Collected data
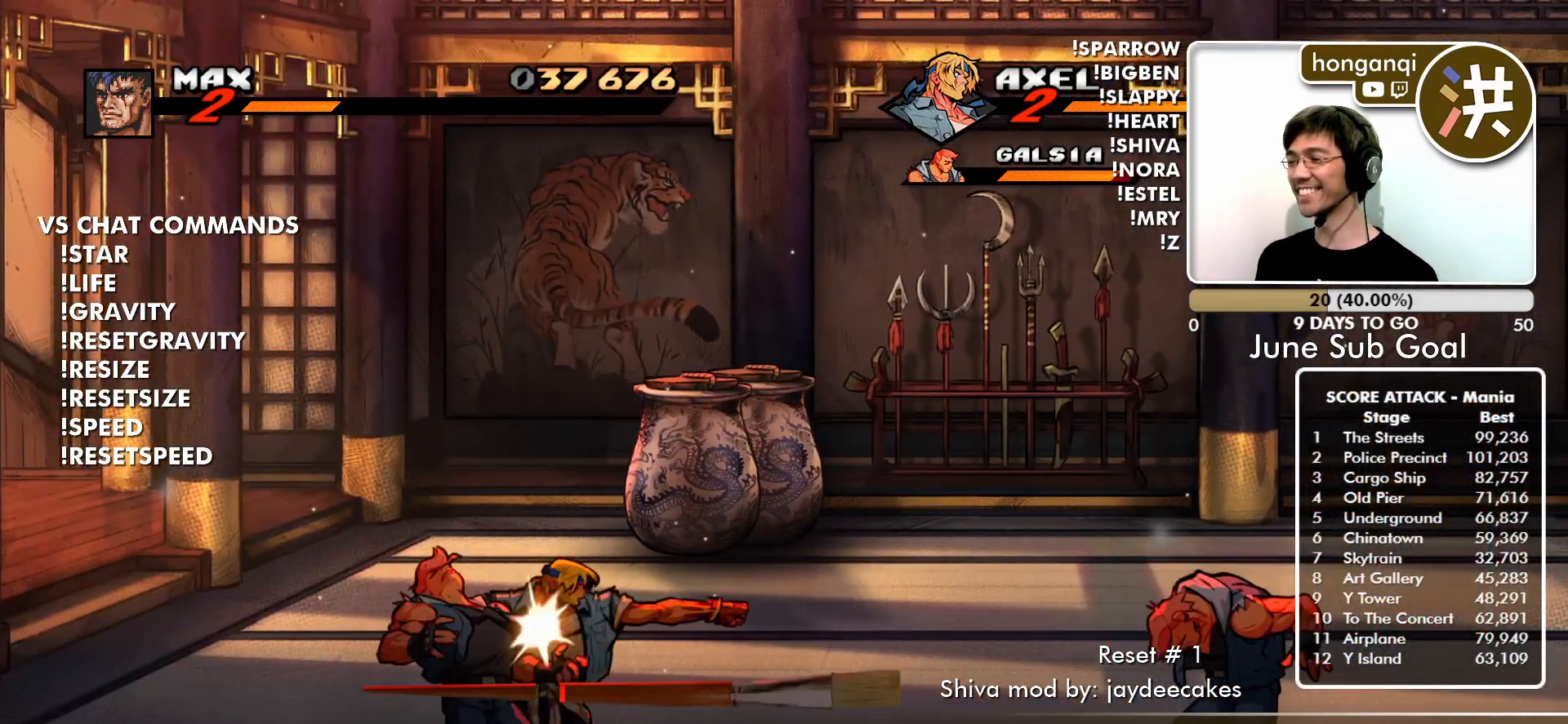
{"buttons": [], "left_stick": "center", "events": [[150, "left_stick", "center"], [317, "CIRCLE", "down"], [383, "CIRCLE", "up"]]}
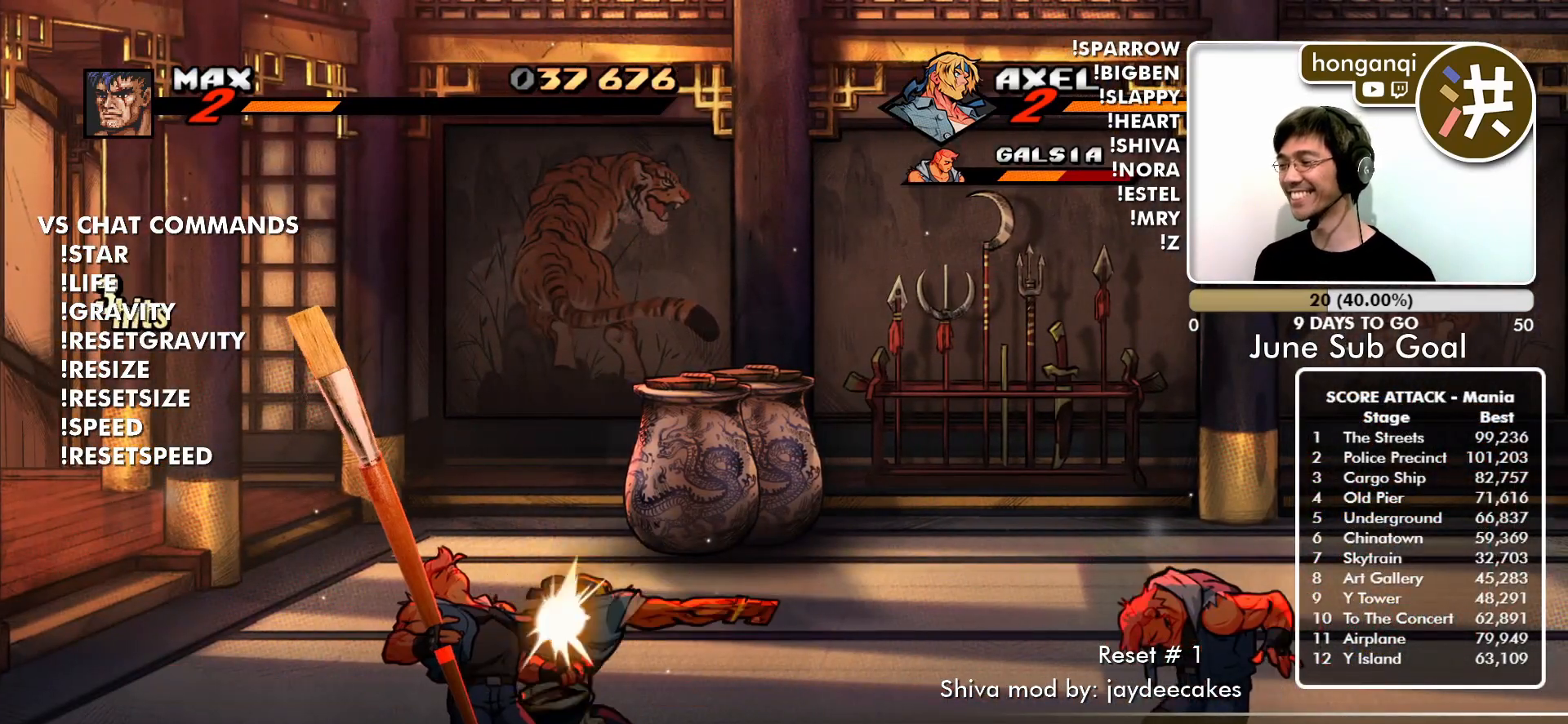
{"buttons": [], "left_stick": "right", "events": [[351, "left_stick", "right"]]}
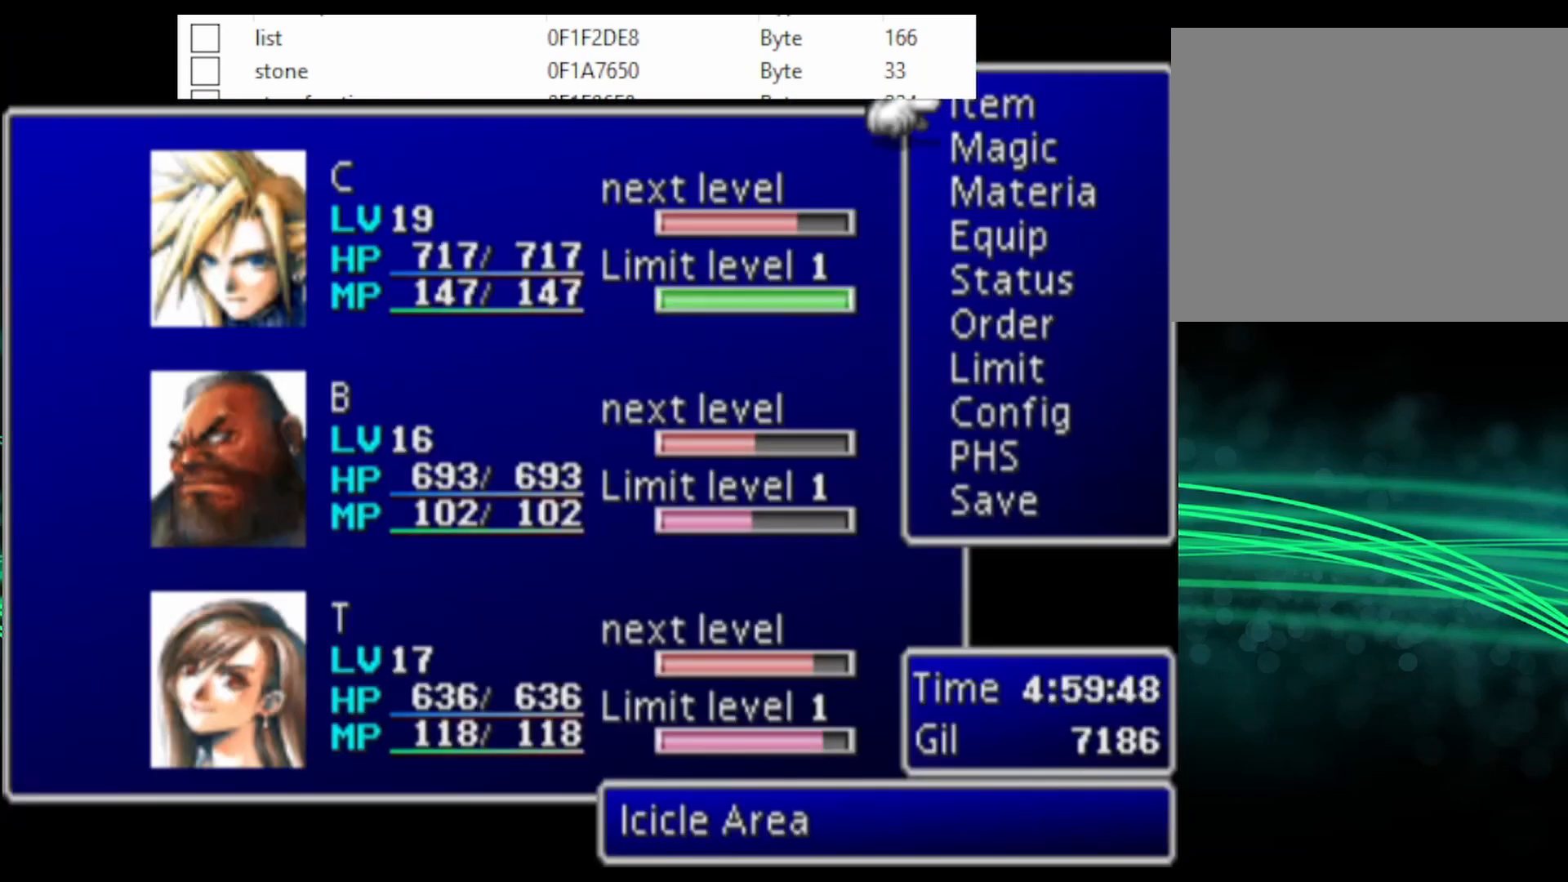
Gameplay with a controller (PlayStation layout); each line is a JSON object with the inputs held at the frame after it. "events" lists button and stick changes between this image and that frame as [ms after this image, input, new state], when the widget could be followed in between. Not read: left_stick right_stick.
{"buttons": [], "events": [[33, "DPAD_UP", "down"], [433, "DPAD_UP", "up"]]}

What to produce
Print all the lines above exactly as they are, but without the pictures.

Answer to the exercise
{"buttons": [], "left_stick": "center", "events": [[150, "left_stick", "center"], [317, "CIRCLE", "down"], [383, "CIRCLE", "up"]]}
{"buttons": [], "left_stick": "right", "events": [[351, "left_stick", "right"]]}
Gameplay with a controller (PlayStation layout); each line is a JSON object with the inputs held at the frame after it. "events" lists button and stick changes between this image and that frame as [ms after this image, input, new state], when the widget could be followed in between. Not read: left_stick right_stick.
{"buttons": [], "events": [[33, "DPAD_UP", "down"], [433, "DPAD_UP", "up"]]}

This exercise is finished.